Records excerpted from a collection
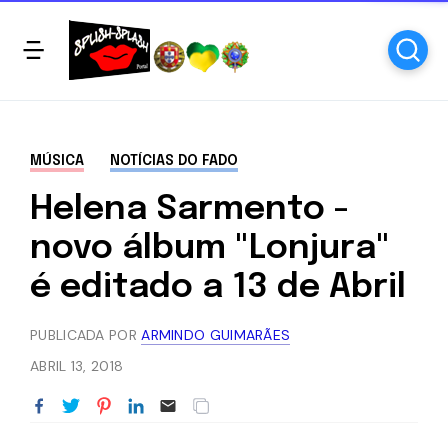
MÚSICA
NOTÍCIAS DO FADO
Helena Sarmento -
novo álbum "Lonjura"
é editado a 13 de Abril
PUBLICADA POR
ARMINDO GUIMARÃES
ABRIL 13, 2018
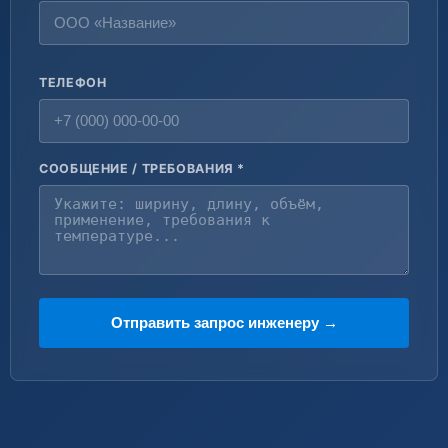
ТЕЛЕФОН
СООБЩЕНИЕ / ТРЕБОВАНИЯ *
Отправить запрос инженеру →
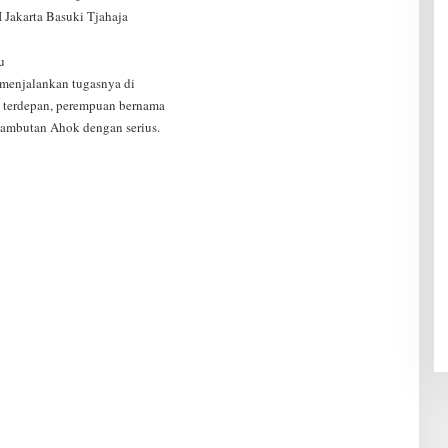
 Jakarta Basuki Tjahaja
u
 menjalankan tugasnya di
an terdepan, perempuan bernama
sambutan Ahok dengan serius.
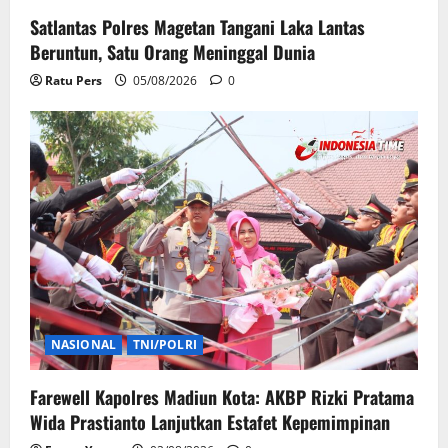
Satlantas Polres Magetan Tangani Laka Lantas
Beruntun, Satu Orang Meninggal Dunia
Ratu Pers
05/08/2026
0
NASIONAL
TNI/POLRI
Farewell Kapolres Madiun Kota: AKBP Rizki Pratama
Wida Prastianto Lanjutkan Estafet Kepemimpinan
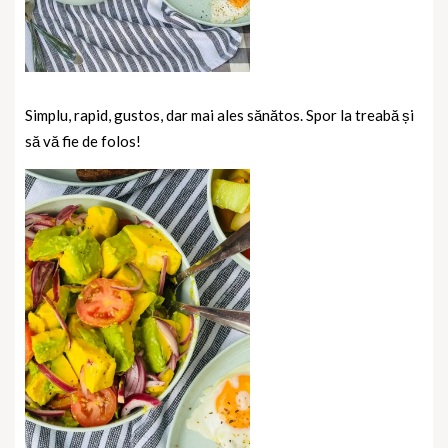
Simplu, rapid, gustos, dar mai ales sănătos. Spor la treabă și
să vă fie de folos!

→ **Aim of the task**:
Please copy out the entries above exactly as they appear, but skip their images.

→ **Written answer**:
MÚSICA
NOTÍCIAS DO FADO
Helena Sarmento -
novo álbum "Lonjura"
é editado a 13 de Abril
PUBLICADA POR
ARMINDO GUIMARÃES
ABRIL 13, 2018
ТЕЛЕФОН
СООБЩЕНИЕ / ТРЕБОВАНИЯ *
Отправить запрос инженеру →
 Jakarta Basuki Tjahaja
u
 menjalankan tugasnya di
an terdepan, perempuan bernama
sambutan Ahok dengan serius.
Satlantas Polres Magetan Tangani Laka Lantas
Beruntun, Satu Orang Meninggal Dunia
Ratu Pers
05/08/2026
0
NASIONAL
TNI/POLRI
Farewell Kapolres Madiun Kota: AKBP Rizki Pratama
Wida Prastianto Lanjutkan Estafet Kepemimpinan
Simplu, rapid, gustos, dar mai ales sănătos. Spor la treabă și
să vă fie de folos!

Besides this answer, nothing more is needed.